S. Afr. j. surg. vol.57 no.4 Cape Town dic. 2019 



Admissions for post-discharge surgical site infection at a quaternary South African public sector hospital



N NaidooI; TE MadibaI; Y MoodleyII

IDepartment of Surgery, Nelson R. Mandela School of Medicine, University of KwaZulu-Natal, South Africa
IIDepartment of Anaesthetics, Nelson R. Mandela School of Medicine, University of KwaZulu-Natal, South Africa





BACKGROUND: Reports of post-discharge admissions for surgical site infection (SSI) in African settings are lacking. This information could assist with allocating resources within hospitals, as well as developing targeted interventions aimed at reducing post-discharge SSI. The primary objective of this study was to determine trends in admissions for post-discharge SSI at a South African quaternary/teaching hospital. The secondary objective was to determine trends in mortality rates for these admissions
METHODS: This was a retrospective review of adult admissions for post-discharge SSI at a quaternary/teaching South African hospital between 2006 and 2015. Admissions for post-discharge SSI were identified using the hospital administrative database and appropriate International Classification of Disease, 10th Revision codes. Mortality was determined from the discharge disposition for each admission. Data were analysed with simple regression and trend line statistics. The geospatial distribution of post-discharge SSI, based on the residential postal codes recorded on the hospital administrative database for each admission, was determined using the Power Map® software program
RESULTS: There was no change in admissions for post-discharge SSI over the study period (p = 0.17). Mortality in elderly admissions declined during the study period (p = 0.03). Most admissions for post-discharge SSIs originated from urban
CONCLUSION: Despite the implementation of universal SSI prevention methods, admissions for post-discharge SSI remained consistent during the study period. Urban areas appeared to be more severely affected by post-discharge SSI than rural areas.
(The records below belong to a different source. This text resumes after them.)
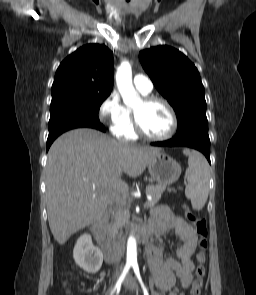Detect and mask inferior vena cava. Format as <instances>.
<instances>
[{
  "label": "inferior vena cava",
  "instance_id": "1",
  "mask_svg": "<svg viewBox=\"0 0 256 295\" xmlns=\"http://www.w3.org/2000/svg\"><path fill=\"white\" fill-rule=\"evenodd\" d=\"M114 252L117 256V261H118L120 259V255H121V248H120L119 242H115Z\"/></svg>",
  "mask_w": 256,
  "mask_h": 295
}]
</instances>
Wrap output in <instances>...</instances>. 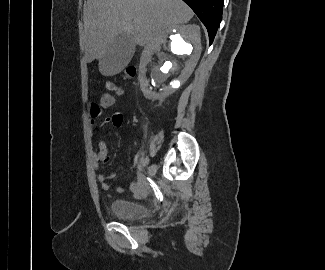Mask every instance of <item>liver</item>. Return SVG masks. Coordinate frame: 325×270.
I'll return each instance as SVG.
<instances>
[{"instance_id":"6515ba94","label":"liver","mask_w":325,"mask_h":270,"mask_svg":"<svg viewBox=\"0 0 325 270\" xmlns=\"http://www.w3.org/2000/svg\"><path fill=\"white\" fill-rule=\"evenodd\" d=\"M192 17L193 11L182 0H88L84 6L85 60L100 61L121 34H129L135 44L145 46L146 55L166 29Z\"/></svg>"}]
</instances>
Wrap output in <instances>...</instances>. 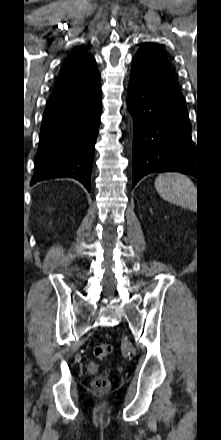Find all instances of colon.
<instances>
[{"instance_id":"colon-1","label":"colon","mask_w":221,"mask_h":440,"mask_svg":"<svg viewBox=\"0 0 221 440\" xmlns=\"http://www.w3.org/2000/svg\"><path fill=\"white\" fill-rule=\"evenodd\" d=\"M112 350L113 348L110 344H99L94 348V355L98 359H105L112 353ZM93 386L97 390L104 391L110 387V381L107 376L99 375L94 379Z\"/></svg>"}]
</instances>
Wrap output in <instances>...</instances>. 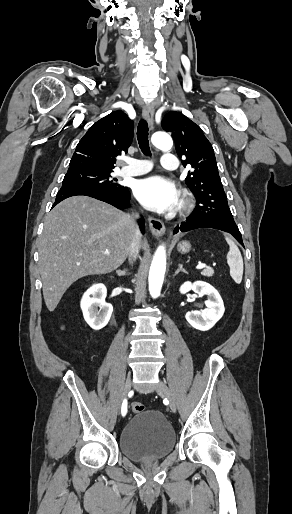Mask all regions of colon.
Wrapping results in <instances>:
<instances>
[{
  "mask_svg": "<svg viewBox=\"0 0 292 514\" xmlns=\"http://www.w3.org/2000/svg\"><path fill=\"white\" fill-rule=\"evenodd\" d=\"M130 409L132 412L136 413V414H142L145 412V406L139 402H131L130 403Z\"/></svg>",
  "mask_w": 292,
  "mask_h": 514,
  "instance_id": "colon-1",
  "label": "colon"
}]
</instances>
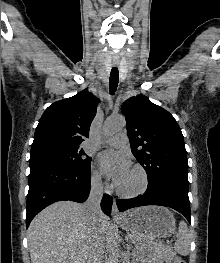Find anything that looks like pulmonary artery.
I'll return each instance as SVG.
<instances>
[{"label": "pulmonary artery", "mask_w": 220, "mask_h": 263, "mask_svg": "<svg viewBox=\"0 0 220 263\" xmlns=\"http://www.w3.org/2000/svg\"><path fill=\"white\" fill-rule=\"evenodd\" d=\"M106 144L114 147H123L128 143V137L125 133H118L115 136L108 138Z\"/></svg>", "instance_id": "obj_1"}]
</instances>
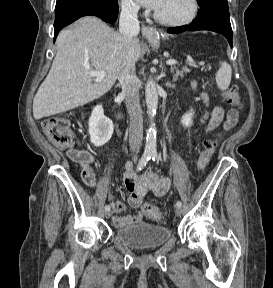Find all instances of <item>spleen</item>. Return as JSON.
Instances as JSON below:
<instances>
[{
    "label": "spleen",
    "mask_w": 273,
    "mask_h": 288,
    "mask_svg": "<svg viewBox=\"0 0 273 288\" xmlns=\"http://www.w3.org/2000/svg\"><path fill=\"white\" fill-rule=\"evenodd\" d=\"M232 68L227 62H222L216 73V83L220 90L228 89L231 82Z\"/></svg>",
    "instance_id": "spleen-1"
}]
</instances>
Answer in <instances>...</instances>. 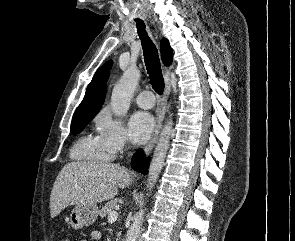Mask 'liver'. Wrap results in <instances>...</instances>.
I'll use <instances>...</instances> for the list:
<instances>
[{
	"mask_svg": "<svg viewBox=\"0 0 295 241\" xmlns=\"http://www.w3.org/2000/svg\"><path fill=\"white\" fill-rule=\"evenodd\" d=\"M125 167L105 162H70L59 172L50 195L54 218L69 205H94L113 199L118 188L132 185Z\"/></svg>",
	"mask_w": 295,
	"mask_h": 241,
	"instance_id": "obj_1",
	"label": "liver"
}]
</instances>
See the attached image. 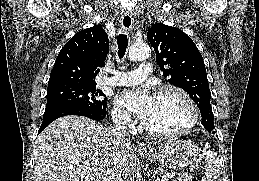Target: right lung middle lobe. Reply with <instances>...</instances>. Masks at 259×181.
<instances>
[{"label": "right lung middle lobe", "instance_id": "obj_1", "mask_svg": "<svg viewBox=\"0 0 259 181\" xmlns=\"http://www.w3.org/2000/svg\"><path fill=\"white\" fill-rule=\"evenodd\" d=\"M100 97H104L101 99ZM107 98L96 84L61 83L48 86L47 105L44 116L57 109L69 106H81L94 110H104Z\"/></svg>", "mask_w": 259, "mask_h": 181}]
</instances>
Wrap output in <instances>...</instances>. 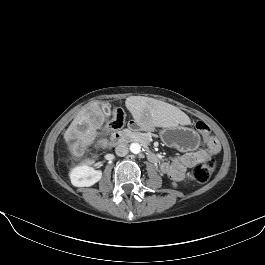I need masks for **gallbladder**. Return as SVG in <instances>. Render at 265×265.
<instances>
[{"label": "gallbladder", "mask_w": 265, "mask_h": 265, "mask_svg": "<svg viewBox=\"0 0 265 265\" xmlns=\"http://www.w3.org/2000/svg\"><path fill=\"white\" fill-rule=\"evenodd\" d=\"M103 105V107H104V113H105V115L106 116H110L111 115V107H110V105L108 104V103H106V104H102ZM78 128L79 129H82V127L81 126H78Z\"/></svg>", "instance_id": "1"}]
</instances>
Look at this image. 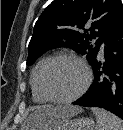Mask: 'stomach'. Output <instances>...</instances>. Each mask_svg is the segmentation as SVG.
<instances>
[{
  "instance_id": "stomach-1",
  "label": "stomach",
  "mask_w": 123,
  "mask_h": 130,
  "mask_svg": "<svg viewBox=\"0 0 123 130\" xmlns=\"http://www.w3.org/2000/svg\"><path fill=\"white\" fill-rule=\"evenodd\" d=\"M95 122L91 118L66 119L51 126L48 130H94ZM24 130H33L25 128Z\"/></svg>"
}]
</instances>
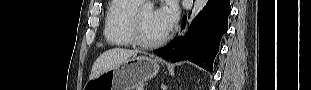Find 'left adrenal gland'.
I'll use <instances>...</instances> for the list:
<instances>
[{"label": "left adrenal gland", "instance_id": "left-adrenal-gland-1", "mask_svg": "<svg viewBox=\"0 0 311 90\" xmlns=\"http://www.w3.org/2000/svg\"><path fill=\"white\" fill-rule=\"evenodd\" d=\"M161 87H162V90H167V86L162 84Z\"/></svg>", "mask_w": 311, "mask_h": 90}]
</instances>
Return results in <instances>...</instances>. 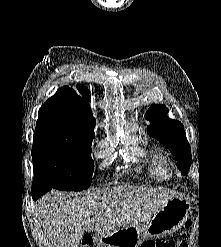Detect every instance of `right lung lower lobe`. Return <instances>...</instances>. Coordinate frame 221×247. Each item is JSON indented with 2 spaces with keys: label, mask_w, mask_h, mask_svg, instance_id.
I'll return each instance as SVG.
<instances>
[{
  "label": "right lung lower lobe",
  "mask_w": 221,
  "mask_h": 247,
  "mask_svg": "<svg viewBox=\"0 0 221 247\" xmlns=\"http://www.w3.org/2000/svg\"><path fill=\"white\" fill-rule=\"evenodd\" d=\"M52 188L42 182L33 180L32 183V198L36 201L40 196L50 191Z\"/></svg>",
  "instance_id": "right-lung-lower-lobe-1"
}]
</instances>
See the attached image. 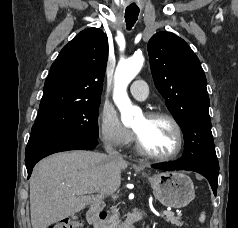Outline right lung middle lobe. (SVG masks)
<instances>
[{"instance_id":"obj_1","label":"right lung middle lobe","mask_w":238,"mask_h":228,"mask_svg":"<svg viewBox=\"0 0 238 228\" xmlns=\"http://www.w3.org/2000/svg\"><path fill=\"white\" fill-rule=\"evenodd\" d=\"M100 102L69 105L52 113L37 116L33 132H70L98 138V109Z\"/></svg>"}]
</instances>
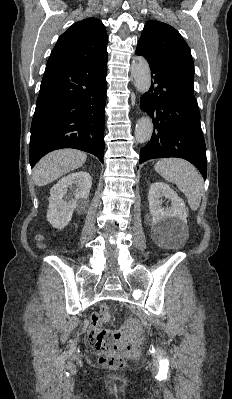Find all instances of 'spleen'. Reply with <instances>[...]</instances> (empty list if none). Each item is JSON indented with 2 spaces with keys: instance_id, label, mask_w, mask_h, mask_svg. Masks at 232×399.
<instances>
[{
  "instance_id": "obj_1",
  "label": "spleen",
  "mask_w": 232,
  "mask_h": 399,
  "mask_svg": "<svg viewBox=\"0 0 232 399\" xmlns=\"http://www.w3.org/2000/svg\"><path fill=\"white\" fill-rule=\"evenodd\" d=\"M154 168L164 180L176 184L178 190L186 196L191 209H198L203 192V178L195 166L186 160L168 158L156 162Z\"/></svg>"
}]
</instances>
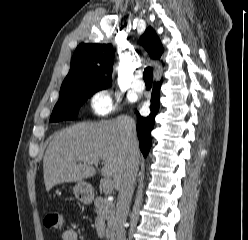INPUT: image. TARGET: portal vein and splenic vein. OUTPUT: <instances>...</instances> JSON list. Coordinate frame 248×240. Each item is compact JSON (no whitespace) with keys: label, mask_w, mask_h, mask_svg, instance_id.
Returning a JSON list of instances; mask_svg holds the SVG:
<instances>
[{"label":"portal vein and splenic vein","mask_w":248,"mask_h":240,"mask_svg":"<svg viewBox=\"0 0 248 240\" xmlns=\"http://www.w3.org/2000/svg\"><path fill=\"white\" fill-rule=\"evenodd\" d=\"M85 161L87 163H91V164H95V165H98V163H99L98 160H92V159H86ZM112 185H113V182L111 179H109V178L103 179L102 186H103V191L106 194H109L112 191Z\"/></svg>","instance_id":"portal-vein-and-splenic-vein-1"}]
</instances>
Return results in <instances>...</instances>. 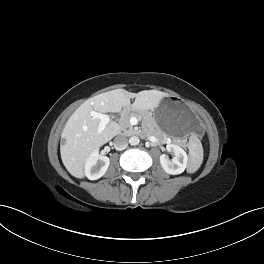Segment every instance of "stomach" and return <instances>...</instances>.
<instances>
[{
	"instance_id": "obj_1",
	"label": "stomach",
	"mask_w": 264,
	"mask_h": 264,
	"mask_svg": "<svg viewBox=\"0 0 264 264\" xmlns=\"http://www.w3.org/2000/svg\"><path fill=\"white\" fill-rule=\"evenodd\" d=\"M153 120L157 127L168 134L201 136L205 125L195 117L190 108L176 97L165 99L160 108L154 110Z\"/></svg>"
}]
</instances>
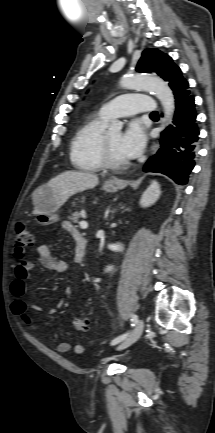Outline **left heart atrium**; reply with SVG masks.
Returning a JSON list of instances; mask_svg holds the SVG:
<instances>
[{
    "label": "left heart atrium",
    "mask_w": 215,
    "mask_h": 433,
    "mask_svg": "<svg viewBox=\"0 0 215 433\" xmlns=\"http://www.w3.org/2000/svg\"><path fill=\"white\" fill-rule=\"evenodd\" d=\"M145 141L146 136L141 125L138 122H132L121 134L118 148L127 159L134 158L141 153Z\"/></svg>",
    "instance_id": "39dd6f15"
}]
</instances>
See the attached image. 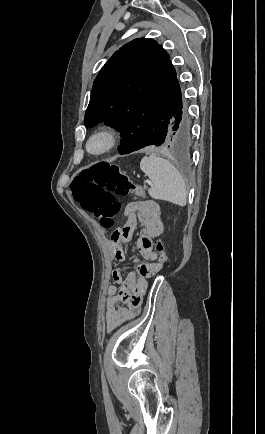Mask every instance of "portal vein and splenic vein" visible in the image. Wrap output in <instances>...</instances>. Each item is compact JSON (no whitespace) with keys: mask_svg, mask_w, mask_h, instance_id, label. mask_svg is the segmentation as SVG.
<instances>
[{"mask_svg":"<svg viewBox=\"0 0 265 434\" xmlns=\"http://www.w3.org/2000/svg\"><path fill=\"white\" fill-rule=\"evenodd\" d=\"M146 184H151L150 180H145Z\"/></svg>","mask_w":265,"mask_h":434,"instance_id":"1","label":"portal vein and splenic vein"}]
</instances>
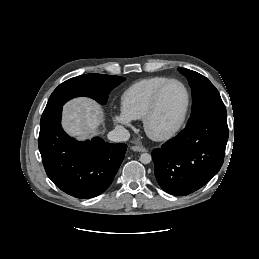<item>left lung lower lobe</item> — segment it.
Listing matches in <instances>:
<instances>
[{
	"label": "left lung lower lobe",
	"mask_w": 259,
	"mask_h": 259,
	"mask_svg": "<svg viewBox=\"0 0 259 259\" xmlns=\"http://www.w3.org/2000/svg\"><path fill=\"white\" fill-rule=\"evenodd\" d=\"M227 140V115H209L188 123L175 138L152 151L160 187L178 196L203 187L220 170Z\"/></svg>",
	"instance_id": "0a47b994"
}]
</instances>
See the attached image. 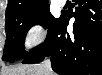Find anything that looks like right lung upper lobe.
<instances>
[{"label":"right lung upper lobe","mask_w":102,"mask_h":75,"mask_svg":"<svg viewBox=\"0 0 102 75\" xmlns=\"http://www.w3.org/2000/svg\"><path fill=\"white\" fill-rule=\"evenodd\" d=\"M48 4V0H8L5 15L38 9Z\"/></svg>","instance_id":"right-lung-upper-lobe-1"}]
</instances>
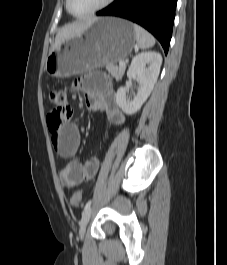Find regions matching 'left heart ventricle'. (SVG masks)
Returning <instances> with one entry per match:
<instances>
[{"instance_id":"left-heart-ventricle-1","label":"left heart ventricle","mask_w":227,"mask_h":265,"mask_svg":"<svg viewBox=\"0 0 227 265\" xmlns=\"http://www.w3.org/2000/svg\"><path fill=\"white\" fill-rule=\"evenodd\" d=\"M104 0H70L71 10L76 14H83L100 5Z\"/></svg>"}]
</instances>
Additional prevention methods for post-discharge SSI are required

Keywords: surgical site infection, post-discharge, admissions, mortality, South Africa




Surgical site infection (SSI) is an important postoperative complication,1,2 and contributes towards increased healthcare expenditure and resource utilisation at healthcare facilities.3 Postoperative surgical site infection can occur as an in-hospital event or a post-discharge event.4,5 The incidence of inpatient and post-discharge SSI differs according to surgical procedure.4

Inpatient data from the African Surgical Outcomes Study (ASOS) has highlighted the importance of SSI in African settings.6 However, loss to follow up once the patient is discharged from hospital is a challenge,7 and most studies from African settings are usually investigations of inpatient outcomes only. Even ASOS did not extend investigations of most postoperative complications beyond hospital discharge.6 There is a gap in the literature regarding post-discharge SSI in an African setting. Addressing this deficiency could be important for three reasons. Firstly, it could assist public health specialists and surgeons in deciding how resources should be allocated within healthcare facilities for SSI-related admissions. Secondly, it could assist with the development of interventions aimed at reducing post-discharge SSI. Lastly, the demand for surgical procedures is increasing on the African continent,8 and some of these surgical cases are at risk for SSI.6

The primary objective of this study was to determine trends in admissions for post-discharge SSI at a South African quaternary/teaching hospital. The secondary objective of this study was to determine trends in mortality for these admissions.



Study design and setting

This study was a retrospective review of data obtained from the admissions database of the Inkosi Albert Luthuli Central Hospital (IALCH), located in Durban, South Africa. This quaternary/teaching hospital has 850 beds and offers various specialised medical and surgical services to the populace of the KwaZulu-Natal province. A description of surgical procedure rates at IALCH is provided in Table 1. Cardiac surgery procedures were defined as procedures performed on the heart by cardiac surgeons. Noncardiac surgery procedures were defined as procedures which did not meet the definition of cardiac surgery, and are stratified by surgical sub-specialty (Table 1).

Study sample

The study sample was comprised of all adult admissions at IALCH between 01 January 2006 and 31 December 2015, with a primary International Classification of Disease 10th Revision (ICD-10) diagnosis indicative of SSI. The ICD-10 diagnosis codes used to identify admissions with post-discharge SSI are shown in Table 2. In addition, ICD-10 codes were broadly classified as SSIs not involving grafts/prostheses (ICD-10 code T81.4) and SSIs involving grafts/prostheses (all remaining ICD-10 codes listed in Table 2).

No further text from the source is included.